Its wishful think of democrats that Bush would have been easily defeated in 2004 without 9-11. After all, the man was elected in 2000 during the best economic times this country has ever seen.

The military is supposed to be able to fight and win two wars at once at a minimum. Thats not a new strategy. Nation building is more difficult, but the United States has already been apart of that task in such places as Bosnia and Kosovo.

I don't see anything that would show that the United States had any plans to invade either Iran or Syria, except in terms of normal military planning, where plans are usually developed for military operations on every part of the planet regardless of the current political situation.

The United States had already fought a huge war with Iraq in 1991 and was still bombing the country every year when Bush entered office. In contrast, the United States has never launched any sort of military action against Syria, unless there was something in 1983 when the Beruit Marine Barracks were bombed. The United States did launch a military operation to rescue its hostages held by Iran, I think in 1980, but it was aborted before they really got into it.

Rumsfeld came to the Pentagon more interested in cleaning up the way things were done in terms of administration. He also wanted to skip a generation of technology and equip the military with new high tech hardware no supposed to come online until 2020. These were his goals coming in, 9/11 and Iraq have effectively ruined them. Some might say that is not such a bad thing is there was definitely resistence in the Pentagon to this type of change.
 
BonoVoxSupastar said:


You're seriously contradicting yourself here. If you want serious debate, the discussion should begin with the White House, if they start with attacks, they are showing they aren't willing to discuss, in fact this administration has always been like this.

Well, maybe what you construe as an attack is not one. Any serious discussion must involve a discussion of the options and why this or that option is bad for the country as opposed to the option they think will work best.
 
Maoilbheannacht said:


Its wishful think of democrats that Bush would have been easily defeated in 2004 without 9-11. After all, the man was elected in 2000 during the best economic times this country has ever seen.

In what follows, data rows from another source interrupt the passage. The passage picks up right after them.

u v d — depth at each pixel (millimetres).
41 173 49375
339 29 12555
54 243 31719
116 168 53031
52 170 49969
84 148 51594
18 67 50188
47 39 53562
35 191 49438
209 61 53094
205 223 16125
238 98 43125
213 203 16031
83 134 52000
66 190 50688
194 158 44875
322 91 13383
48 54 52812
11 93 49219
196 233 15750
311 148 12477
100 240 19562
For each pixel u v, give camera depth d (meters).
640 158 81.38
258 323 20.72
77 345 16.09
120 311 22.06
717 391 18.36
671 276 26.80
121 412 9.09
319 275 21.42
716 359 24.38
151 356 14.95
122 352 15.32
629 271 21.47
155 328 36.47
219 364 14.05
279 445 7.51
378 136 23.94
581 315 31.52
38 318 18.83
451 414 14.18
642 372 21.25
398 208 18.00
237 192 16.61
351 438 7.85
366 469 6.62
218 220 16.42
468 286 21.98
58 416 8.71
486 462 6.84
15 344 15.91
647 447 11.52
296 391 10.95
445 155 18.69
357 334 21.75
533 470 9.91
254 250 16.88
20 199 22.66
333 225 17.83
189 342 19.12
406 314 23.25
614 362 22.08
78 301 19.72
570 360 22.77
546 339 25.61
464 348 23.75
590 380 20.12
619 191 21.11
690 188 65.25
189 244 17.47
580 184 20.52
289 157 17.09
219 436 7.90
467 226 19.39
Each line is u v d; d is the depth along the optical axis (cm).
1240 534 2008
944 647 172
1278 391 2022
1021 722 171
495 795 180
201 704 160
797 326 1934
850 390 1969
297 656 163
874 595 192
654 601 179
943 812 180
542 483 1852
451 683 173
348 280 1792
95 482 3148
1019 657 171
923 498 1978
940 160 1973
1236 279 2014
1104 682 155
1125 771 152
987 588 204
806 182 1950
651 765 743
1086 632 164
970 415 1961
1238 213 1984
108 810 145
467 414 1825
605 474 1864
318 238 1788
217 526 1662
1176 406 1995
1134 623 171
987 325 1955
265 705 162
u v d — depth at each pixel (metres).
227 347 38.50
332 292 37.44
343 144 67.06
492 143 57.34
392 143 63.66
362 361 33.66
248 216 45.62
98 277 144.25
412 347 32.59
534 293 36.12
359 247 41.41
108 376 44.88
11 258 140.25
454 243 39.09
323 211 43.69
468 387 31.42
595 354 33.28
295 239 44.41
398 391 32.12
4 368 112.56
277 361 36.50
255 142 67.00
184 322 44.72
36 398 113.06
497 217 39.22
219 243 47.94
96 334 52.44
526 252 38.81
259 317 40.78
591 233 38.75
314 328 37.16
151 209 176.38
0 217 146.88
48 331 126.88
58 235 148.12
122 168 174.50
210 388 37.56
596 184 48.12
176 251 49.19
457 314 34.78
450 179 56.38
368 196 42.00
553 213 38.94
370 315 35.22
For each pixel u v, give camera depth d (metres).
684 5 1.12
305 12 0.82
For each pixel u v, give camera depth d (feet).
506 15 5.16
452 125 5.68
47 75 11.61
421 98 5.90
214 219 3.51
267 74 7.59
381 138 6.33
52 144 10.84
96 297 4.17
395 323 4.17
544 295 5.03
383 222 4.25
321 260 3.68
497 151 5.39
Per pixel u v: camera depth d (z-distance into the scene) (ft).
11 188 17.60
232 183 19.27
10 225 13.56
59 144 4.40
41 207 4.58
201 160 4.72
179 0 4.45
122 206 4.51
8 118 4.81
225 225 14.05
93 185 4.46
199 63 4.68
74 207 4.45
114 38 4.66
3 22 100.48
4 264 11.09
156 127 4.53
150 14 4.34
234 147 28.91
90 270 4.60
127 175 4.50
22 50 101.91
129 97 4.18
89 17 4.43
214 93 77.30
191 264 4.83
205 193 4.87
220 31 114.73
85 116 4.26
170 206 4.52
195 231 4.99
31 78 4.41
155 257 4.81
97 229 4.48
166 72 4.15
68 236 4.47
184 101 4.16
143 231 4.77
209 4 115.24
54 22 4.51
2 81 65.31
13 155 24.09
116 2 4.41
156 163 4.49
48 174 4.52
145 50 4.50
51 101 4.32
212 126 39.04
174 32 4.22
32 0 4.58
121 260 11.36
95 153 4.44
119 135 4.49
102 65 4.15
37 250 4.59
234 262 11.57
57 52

The military is supposed to be able to fight and win two wars at once at a minimum. Thats not a new strategy. Nation building is more difficult, but the United States has already been apart of that task in such places as Bosnia and Kosovo.

I don't see anything that would show that the United States had any plans to invade either Iran or Syria, except in terms of normal military planning, where plans are usually developed for military operations on every part of the planet regardless of the current political situation.

The United States had already fought a huge war with Iraq in 1991 and was still bombing the country every year when Bush entered office. In contrast, the United States has never launched any sort of military action against Syria, unless there was something in 1983 when the Beruit Marine Barracks were bombed. The United States did launch a military operation to rescue its hostages held by Iran, I think in 1980, but it was aborted before they really got into it.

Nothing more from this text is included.